Can you put every line of the records below into a JSON list of strings, one string per line, skipping blank lines? Keep the pictures out of the answer.

Dataset rows
'''
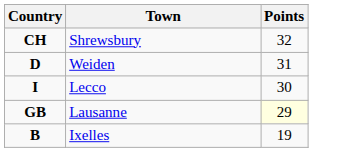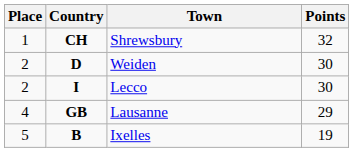+ column: Place | 1 | 2 | 2 | 4 | 5
Weiden | Points: 31 -> 30
Lausanne | Points: lightyellow background -> no background
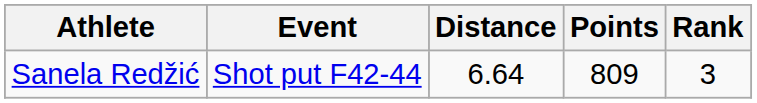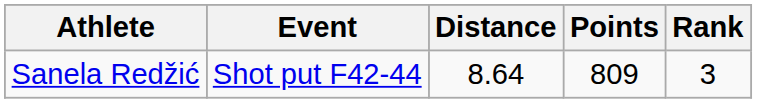Sanela Redžić | Distance: 6.64 -> 8.64
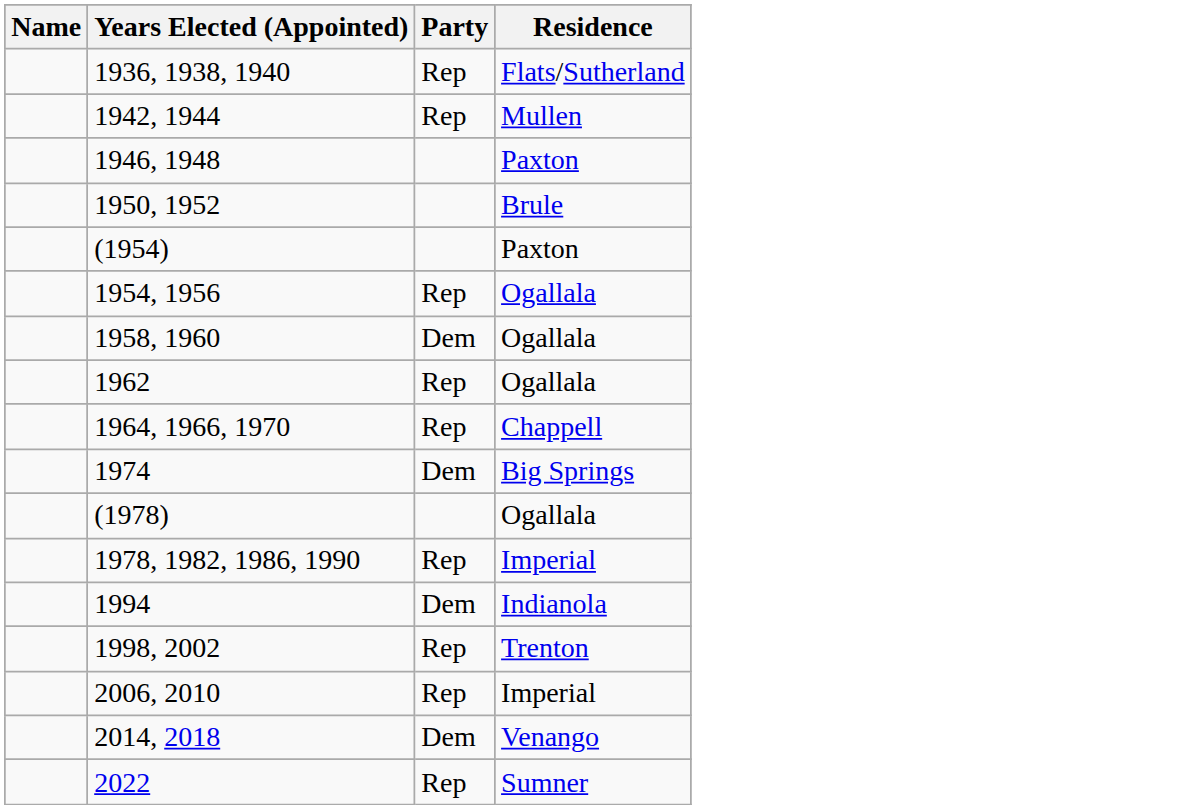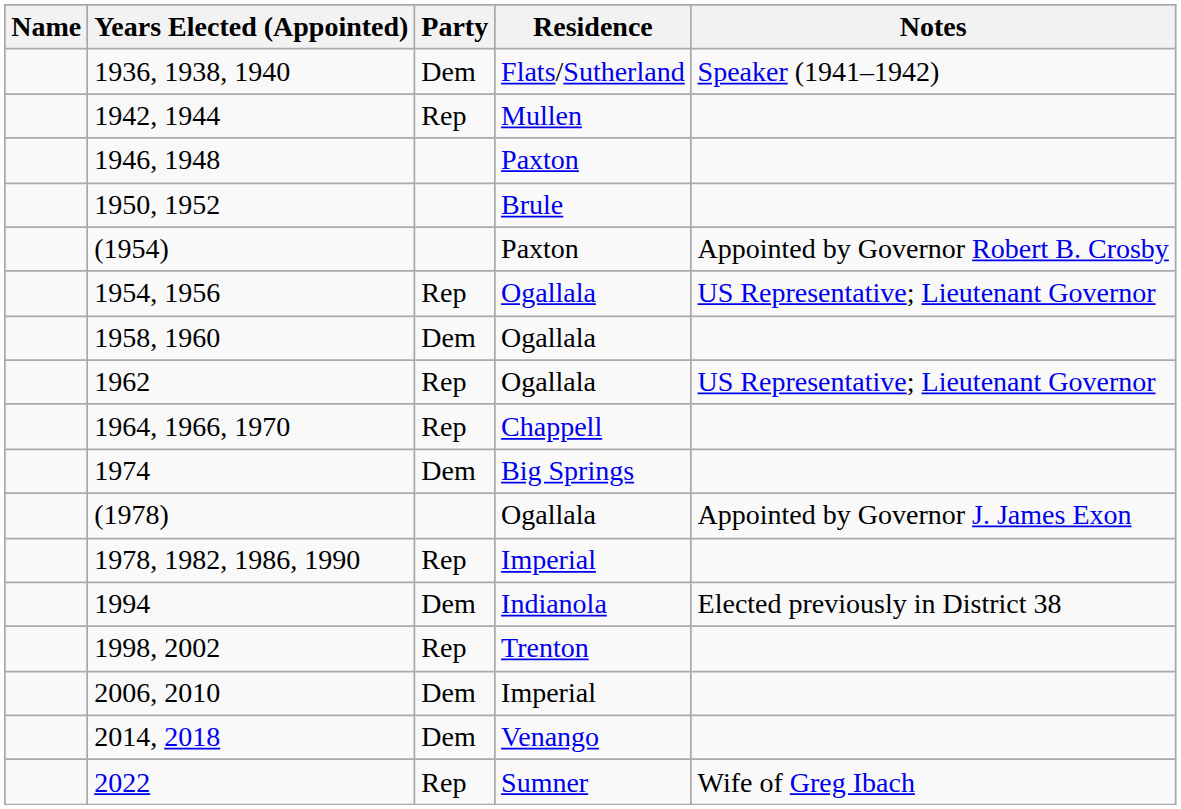+ column: Notes | Speaker (1941–1942) | Appointed by Governor Robert B. Crosby | US Representative; Lieutenant Governor | US Representative; Lieutenant Governor | Appointed by Governor J. James Exon | Elected previously in District 38 | Wife of Greg Ibach
1936, 1938, 1940 | Party: Rep -> Dem
2006, 2010 | Party: Rep -> Dem
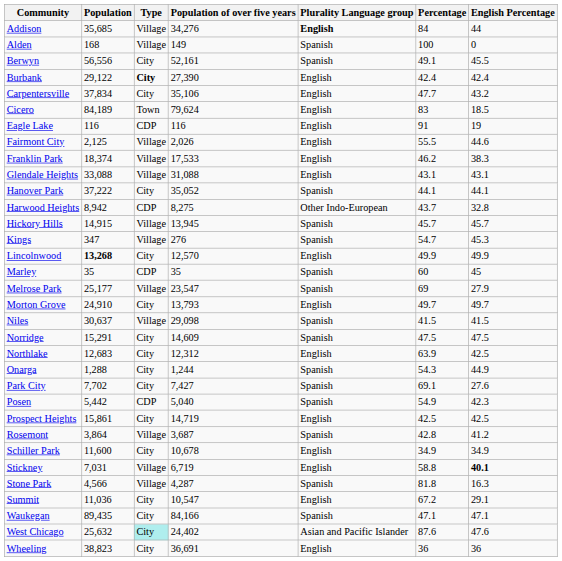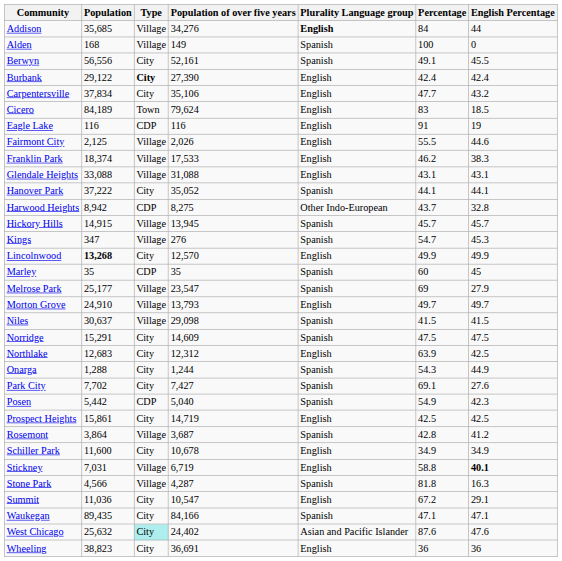Morton Grove | Type: City -> Village
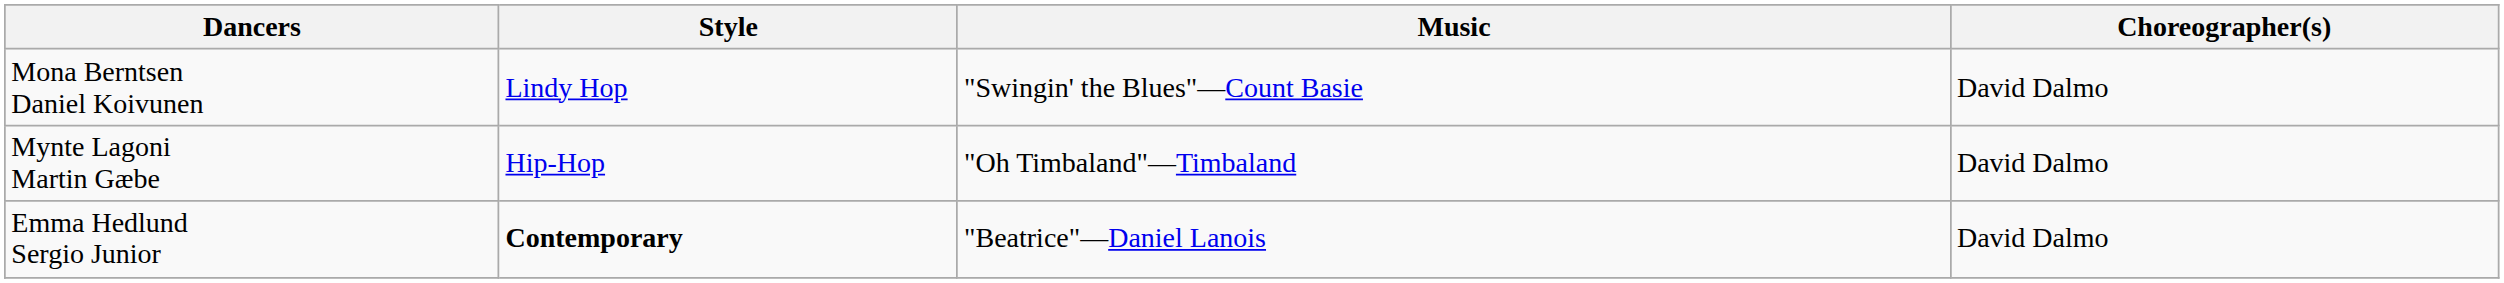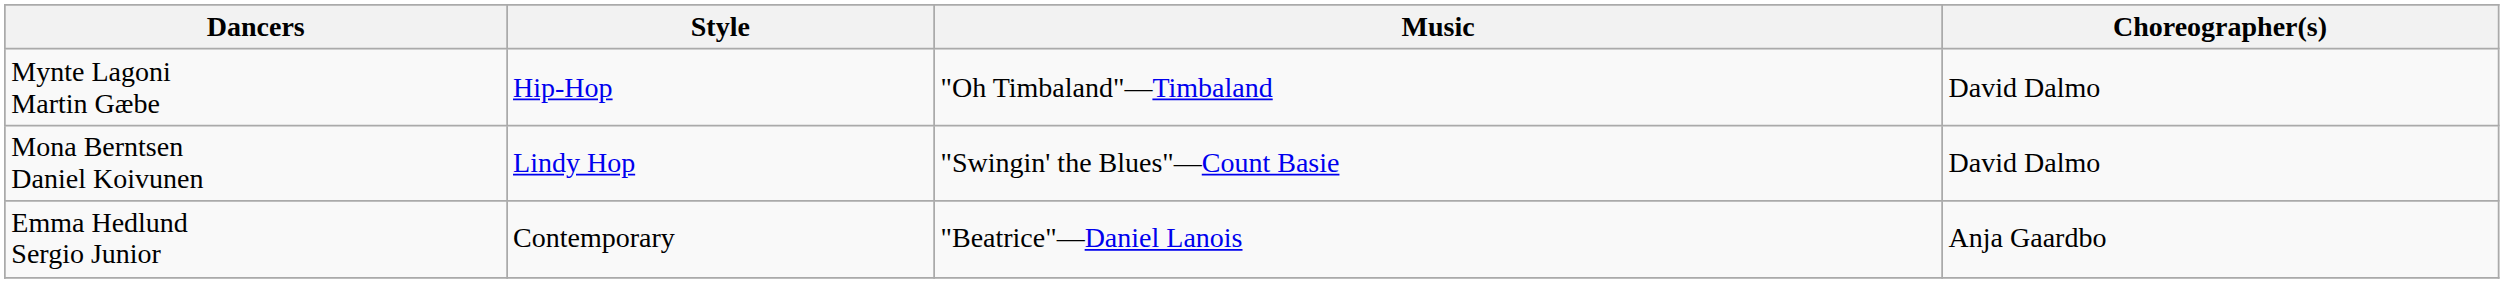rows swapped: Mynte Lagoni Martin Gæbe <-> Mona Berntsen Daniel Koivunen
Emma Hedlund Sergio Junior | Style: bold -> normal
Emma Hedlund Sergio Junior | Choreographer(s): David Dalmo -> Anja Gaardbo
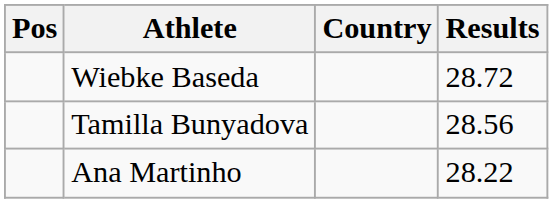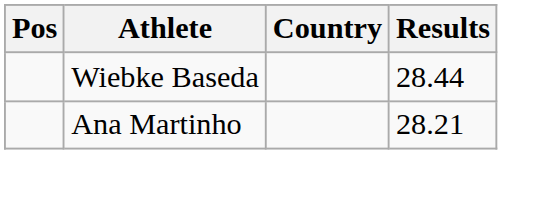Wiebke Baseda | Results: 28.72 -> 28.44
- row: Tamilla Bunyadova | 28.56
Ana Martinho | Results: 28.22 -> 28.21
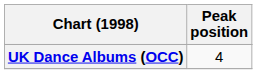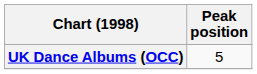UK Dance Albums (OCC) | Peak position: 4 -> 5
'''
Response:
[
  "+ column: Place | 1 | 2 | 2 | 4 | 5",
  "Weiden | Points: 31 -> 30",
  "Lausanne | Points: lightyellow background -> no background",
  "Sanela Redžić | Distance: 6.64 -> 8.64",
  "+ column: Notes | Speaker (1941–1942) | Appointed by Governor Robert B. Crosby | US Representative; Lieutenant Governor | US Representative; Lieutenant Governor | Appointed by Governor J. James Exon | Elected previously in District 38 | Wife of Greg Ibach",
  "1936, 1938, 1940 | Party: Rep -> Dem",
  "2006, 2010 | Party: Rep -> Dem",
  "Morton Grove | Type: City -> Village",
  "rows swapped: Mynte Lagoni Martin Gæbe <-> Mona Berntsen Daniel Koivunen",
  "Emma Hedlund Sergio Junior | Style: bold -> normal",
  "Emma Hedlund Sergio Junior | Choreographer(s): David Dalmo -> Anja Gaardbo",
  "Wiebke Baseda | Results: 28.72 -> 28.44",
  "- row: Tamilla Bunyadova | 28.56",
  "Ana Martinho | Results: 28.22 -> 28.21",
  "UK Dance Albums (OCC) | Peak position: 4 -> 5"
]